Exercise -> Every entry below should be printed again exactly as it reads.

Data records ->
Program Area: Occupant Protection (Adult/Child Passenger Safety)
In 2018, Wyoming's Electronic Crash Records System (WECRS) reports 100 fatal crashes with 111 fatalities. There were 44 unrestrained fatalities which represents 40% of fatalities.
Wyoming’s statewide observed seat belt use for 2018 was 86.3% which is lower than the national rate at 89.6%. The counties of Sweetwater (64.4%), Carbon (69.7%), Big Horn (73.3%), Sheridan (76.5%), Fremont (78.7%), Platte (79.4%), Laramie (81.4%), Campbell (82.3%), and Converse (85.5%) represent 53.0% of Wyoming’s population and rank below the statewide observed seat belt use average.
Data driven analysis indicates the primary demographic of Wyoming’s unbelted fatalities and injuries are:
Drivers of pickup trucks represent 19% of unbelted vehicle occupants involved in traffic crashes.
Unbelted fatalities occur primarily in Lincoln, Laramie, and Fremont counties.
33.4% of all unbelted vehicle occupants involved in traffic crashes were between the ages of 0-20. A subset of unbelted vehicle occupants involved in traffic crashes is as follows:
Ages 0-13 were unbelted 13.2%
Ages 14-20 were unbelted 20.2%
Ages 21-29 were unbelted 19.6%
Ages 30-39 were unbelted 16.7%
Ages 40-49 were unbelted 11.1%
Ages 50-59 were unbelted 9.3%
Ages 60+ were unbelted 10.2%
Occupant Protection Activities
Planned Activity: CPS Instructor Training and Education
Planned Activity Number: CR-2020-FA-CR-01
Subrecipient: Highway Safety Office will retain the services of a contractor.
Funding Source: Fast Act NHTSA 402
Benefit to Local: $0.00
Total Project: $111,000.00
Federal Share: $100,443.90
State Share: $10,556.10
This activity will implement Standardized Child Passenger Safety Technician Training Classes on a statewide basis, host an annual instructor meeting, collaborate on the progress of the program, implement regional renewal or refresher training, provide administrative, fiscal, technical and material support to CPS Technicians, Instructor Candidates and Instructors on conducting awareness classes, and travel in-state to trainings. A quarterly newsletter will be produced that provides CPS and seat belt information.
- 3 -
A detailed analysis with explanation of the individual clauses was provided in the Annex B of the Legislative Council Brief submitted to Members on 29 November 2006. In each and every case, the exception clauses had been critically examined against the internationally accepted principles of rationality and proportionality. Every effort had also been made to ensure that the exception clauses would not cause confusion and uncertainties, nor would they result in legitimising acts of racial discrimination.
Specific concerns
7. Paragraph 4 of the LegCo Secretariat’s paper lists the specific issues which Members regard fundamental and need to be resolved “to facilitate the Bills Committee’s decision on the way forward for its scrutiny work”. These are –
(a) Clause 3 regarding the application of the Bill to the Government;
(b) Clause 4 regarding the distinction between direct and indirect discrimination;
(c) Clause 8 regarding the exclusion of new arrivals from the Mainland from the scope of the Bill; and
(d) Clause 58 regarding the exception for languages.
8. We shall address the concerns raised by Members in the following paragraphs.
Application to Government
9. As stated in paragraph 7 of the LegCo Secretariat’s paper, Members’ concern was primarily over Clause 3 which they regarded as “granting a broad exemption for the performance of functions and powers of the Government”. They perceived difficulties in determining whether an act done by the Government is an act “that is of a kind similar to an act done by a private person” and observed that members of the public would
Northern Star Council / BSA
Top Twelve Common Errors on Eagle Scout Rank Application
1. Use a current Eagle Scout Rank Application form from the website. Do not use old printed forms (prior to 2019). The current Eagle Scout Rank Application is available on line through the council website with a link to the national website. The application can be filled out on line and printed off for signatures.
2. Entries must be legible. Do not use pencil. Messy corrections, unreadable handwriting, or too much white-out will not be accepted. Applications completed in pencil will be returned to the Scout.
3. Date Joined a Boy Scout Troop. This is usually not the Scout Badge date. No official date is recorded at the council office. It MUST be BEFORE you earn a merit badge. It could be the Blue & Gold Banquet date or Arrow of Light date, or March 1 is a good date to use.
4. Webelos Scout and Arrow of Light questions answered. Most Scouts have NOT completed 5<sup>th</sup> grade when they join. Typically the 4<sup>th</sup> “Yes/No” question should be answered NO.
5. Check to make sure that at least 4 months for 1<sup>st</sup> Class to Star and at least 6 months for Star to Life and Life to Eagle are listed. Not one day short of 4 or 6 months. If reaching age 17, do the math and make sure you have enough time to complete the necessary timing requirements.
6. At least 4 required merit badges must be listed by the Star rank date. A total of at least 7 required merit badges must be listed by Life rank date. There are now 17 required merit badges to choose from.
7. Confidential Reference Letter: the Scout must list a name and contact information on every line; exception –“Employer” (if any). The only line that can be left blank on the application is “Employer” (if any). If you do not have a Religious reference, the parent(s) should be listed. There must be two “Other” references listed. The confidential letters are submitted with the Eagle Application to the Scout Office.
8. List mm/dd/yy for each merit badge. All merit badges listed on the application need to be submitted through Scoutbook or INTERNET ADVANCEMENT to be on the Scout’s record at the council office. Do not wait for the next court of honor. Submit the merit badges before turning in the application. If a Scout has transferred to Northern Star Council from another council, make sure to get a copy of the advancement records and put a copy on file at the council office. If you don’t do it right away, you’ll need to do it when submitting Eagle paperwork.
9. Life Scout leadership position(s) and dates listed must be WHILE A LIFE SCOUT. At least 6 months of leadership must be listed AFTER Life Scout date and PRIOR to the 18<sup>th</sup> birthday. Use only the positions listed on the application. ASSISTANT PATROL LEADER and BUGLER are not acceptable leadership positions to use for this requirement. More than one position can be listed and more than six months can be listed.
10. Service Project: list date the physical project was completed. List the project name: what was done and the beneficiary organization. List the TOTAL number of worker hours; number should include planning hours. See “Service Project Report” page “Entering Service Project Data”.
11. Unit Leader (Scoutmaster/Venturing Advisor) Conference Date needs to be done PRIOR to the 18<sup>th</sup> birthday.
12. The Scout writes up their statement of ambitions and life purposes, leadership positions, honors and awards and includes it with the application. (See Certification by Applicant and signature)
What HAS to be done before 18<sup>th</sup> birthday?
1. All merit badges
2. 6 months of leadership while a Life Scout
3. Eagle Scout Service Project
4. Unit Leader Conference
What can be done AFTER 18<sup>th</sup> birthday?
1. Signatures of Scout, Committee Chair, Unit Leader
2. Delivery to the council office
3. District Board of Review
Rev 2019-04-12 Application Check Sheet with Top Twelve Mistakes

Response to this task ->
Program Area: Occupant Protection (Adult/Child Passenger Safety)
In 2018, Wyoming's Electronic Crash Records System (WECRS) reports 100 fatal crashes with 111 fatalities. There were 44 unrestrained fatalities which represents 40% of fatalities.
Wyoming’s statewide observed seat belt use for 2018 was 86.3% which is lower than the national rate at 89.6%. The counties of Sweetwater (64.4%), Carbon (69.7%), Big Horn (73.3%), Sheridan (76.5%), Fremont (78.7%), Platte (79.4%), Laramie (81.4%), Campbell (82.3%), and Converse (85.5%) represent 53.0% of Wyoming’s population and rank below the statewide observed seat belt use average.
Data driven analysis indicates the primary demographic of Wyoming’s unbelted fatalities and injuries are:
Drivers of pickup trucks represent 19% of unbelted vehicle occupants involved in traffic crashes.
Unbelted fatalities occur primarily in Lincoln, Laramie, and Fremont counties.
33.4% of all unbelted vehicle occupants involved in traffic crashes were between the ages of 0-20. A subset of unbelted vehicle occupants involved in traffic crashes is as follows:
Ages 0-13 were unbelted 13.2%
Ages 14-20 were unbelted 20.2%
Ages 21-29 were unbelted 19.6%
Ages 30-39 were unbelted 16.7%
Ages 40-49 were unbelted 11.1%
Ages 50-59 were unbelted 9.3%
Ages 60+ were unbelted 10.2%
Occupant Protection Activities
Planned Activity: CPS Instructor Training and Education
Planned Activity Number: CR-2020-FA-CR-01
Subrecipient: Highway Safety Office will retain the services of a contractor.
Funding Source: Fast Act NHTSA 402
Benefit to Local: $0.00
Total Project: $111,000.00
Federal Share: $100,443.90
State Share: $10,556.10
This activity will implement Standardized Child Passenger Safety Technician Training Classes on a statewide basis, host an annual instructor meeting, collaborate on the progress of the program, implement regional renewal or refresher training, provide administrative, fiscal, technical and material support to CPS Technicians, Instructor Candidates and Instructors on conducting awareness classes, and travel in-state to trainings. A quarterly newsletter will be produced that provides CPS and seat belt information.
- 3 -
A detailed analysis with explanation of the individual clauses was provided in the Annex B of the Legislative Council Brief submitted to Members on 29 November 2006. In each and every case, the exception clauses had been critically examined against the internationally accepted principles of rationality and proportionality. Every effort had also been made to ensure that the exception clauses would not cause confusion and uncertainties, nor would they result in legitimising acts of racial discrimination.
Specific concerns
7. Paragraph 4 of the LegCo Secretariat’s paper lists the specific issues which Members regard fundamental and need to be resolved “to facilitate the Bills Committee’s decision on the way forward for its scrutiny work”. These are –
(a) Clause 3 regarding the application of the Bill to the Government;
(b) Clause 4 regarding the distinction between direct and indirect discrimination;
(c) Clause 8 regarding the exclusion of new arrivals from the Mainland from the scope of the Bill; and
(d) Clause 58 regarding the exception for languages.
8. We shall address the concerns raised by Members in the following paragraphs.
Application to Government
9. As stated in paragraph 7 of the LegCo Secretariat’s paper, Members’ concern was primarily over Clause 3 which they regarded as “granting a broad exemption for the performance of functions and powers of the Government”. They perceived difficulties in determining whether an act done by the Government is an act “that is of a kind similar to an act done by a private person” and observed that members of the public would
Northern Star Council / BSA
Top Twelve Common Errors on Eagle Scout Rank Application
1. Use a current Eagle Scout Rank Application form from the website. Do not use old printed forms (prior to 2019). The current Eagle Scout Rank Application is available on line through the council website with a link to the national website. The application can be filled out on line and printed off for signatures.
2. Entries must be legible. Do not use pencil. Messy corrections, unreadable handwriting, or too much white-out will not be accepted. Applications completed in pencil will be returned to the Scout.
3. Date Joined a Boy Scout Troop. This is usually not the Scout Badge date. No official date is recorded at the council office. It MUST be BEFORE you earn a merit badge. It could be the Blue & Gold Banquet date or Arrow of Light date, or March 1 is a good date to use.
4. Webelos Scout and Arrow of Light questions answered. Most Scouts have NOT completed 5<sup>th</sup> grade when they join. Typically the 4<sup>th</sup> “Yes/No” question should be answered NO.
5. Check to make sure that at least 4 months for 1<sup>st</sup> Class to Star and at least 6 months for Star to Life and Life to Eagle are listed. Not one day short of 4 or 6 months. If reaching age 17, do the math and make sure you have enough time to complete the necessary timing requirements.
6. At least 4 required merit badges must be listed by the Star rank date. A total of at least 7 required merit badges must be listed by Life rank date. There are now 17 required merit badges to choose from.
7. Confidential Reference Letter: the Scout must list a name and contact information on every line; exception –“Employer” (if any). The only line that can be left blank on the application is “Employer” (if any). If you do not have a Religious reference, the parent(s) should be listed. There must be two “Other” references listed. The confidential letters are submitted with the Eagle Application to the Scout Office.
8. List mm/dd/yy for each merit badge. All merit badges listed on the application need to be submitted through Scoutbook or INTERNET ADVANCEMENT to be on the Scout’s record at the council office. Do not wait for the next court of honor. Submit the merit badges before turning in the application. If a Scout has transferred to Northern Star Council from another council, make sure to get a copy of the advancement records and put a copy on file at the council office. If you don’t do it right away, you’ll need to do it when submitting Eagle paperwork.
9. Life Scout leadership position(s) and dates listed must be WHILE A LIFE SCOUT. At least 6 months of leadership must be listed AFTER Life Scout date and PRIOR to the 18<sup>th</sup> birthday. Use only the positions listed on the application. ASSISTANT PATROL LEADER and BUGLER are not acceptable leadership positions to use for this requirement. More than one position can be listed and more than six months can be listed.
10. Service Project: list date the physical project was completed. List the project name: what was done and the beneficiary organization. List the TOTAL number of worker hours; number should include planning hours. See “Service Project Report” page “Entering Service Project Data”.
11. Unit Leader (Scoutmaster/Venturing Advisor) Conference Date needs to be done PRIOR to the 18<sup>th</sup> birthday.
12. The Scout writes up their statement of ambitions and life purposes, leadership positions, honors and awards and includes it with the application. (See Certification by Applicant and signature)
What HAS to be done before 18<sup>th</sup> birthday?
1. All merit badges
2. 6 months of leadership while a Life Scout
3. Eagle Scout Service Project
4. Unit Leader Conference
What can be done AFTER 18<sup>th</sup> birthday?
1. Signatures of Scout, Committee Chair, Unit Leader
2. Delivery to the council office
3. District Board of Review
Rev 2019-04-12 Application Check Sheet with Top Twelve Mistakes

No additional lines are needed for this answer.